* [Supplied records]
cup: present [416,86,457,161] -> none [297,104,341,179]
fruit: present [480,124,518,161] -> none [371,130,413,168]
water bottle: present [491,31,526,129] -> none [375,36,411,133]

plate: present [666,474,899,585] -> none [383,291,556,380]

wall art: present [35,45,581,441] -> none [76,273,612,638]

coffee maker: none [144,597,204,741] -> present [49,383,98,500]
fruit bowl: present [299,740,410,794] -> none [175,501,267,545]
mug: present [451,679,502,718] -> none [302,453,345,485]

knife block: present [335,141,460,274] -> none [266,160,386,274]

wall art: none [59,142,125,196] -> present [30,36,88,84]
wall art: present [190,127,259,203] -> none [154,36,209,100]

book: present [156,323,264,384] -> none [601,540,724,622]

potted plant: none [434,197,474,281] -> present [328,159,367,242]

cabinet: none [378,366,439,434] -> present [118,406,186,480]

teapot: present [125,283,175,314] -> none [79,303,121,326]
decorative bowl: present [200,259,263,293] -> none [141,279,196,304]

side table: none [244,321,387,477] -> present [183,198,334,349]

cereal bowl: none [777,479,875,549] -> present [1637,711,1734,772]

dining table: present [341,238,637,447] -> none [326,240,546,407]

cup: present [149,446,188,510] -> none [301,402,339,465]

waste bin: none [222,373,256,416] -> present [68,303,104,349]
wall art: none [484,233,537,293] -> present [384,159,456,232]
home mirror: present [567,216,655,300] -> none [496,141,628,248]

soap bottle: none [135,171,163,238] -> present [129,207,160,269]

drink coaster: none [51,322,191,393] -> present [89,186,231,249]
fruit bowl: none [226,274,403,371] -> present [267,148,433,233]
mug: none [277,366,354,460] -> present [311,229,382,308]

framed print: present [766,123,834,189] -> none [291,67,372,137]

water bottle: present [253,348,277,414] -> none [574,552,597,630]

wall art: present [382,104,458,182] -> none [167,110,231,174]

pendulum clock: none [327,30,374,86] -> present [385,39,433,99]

* [Task requirements] Using the data above, transcribe the lines that run from the line with "decorative bowl: present" to the line with "home mirror: present", both ends kept, and output nothing else.

* [Solution to the exercise]
decorative bowl: present [200,259,263,293] -> none [141,279,196,304]

side table: none [244,321,387,477] -> present [183,198,334,349]

cereal bowl: none [777,479,875,549] -> present [1637,711,1734,772]

dining table: present [341,238,637,447] -> none [326,240,546,407]

cup: present [149,446,188,510] -> none [301,402,339,465]

waste bin: none [222,373,256,416] -> present [68,303,104,349]
wall art: none [484,233,537,293] -> present [384,159,456,232]
home mirror: present [567,216,655,300] -> none [496,141,628,248]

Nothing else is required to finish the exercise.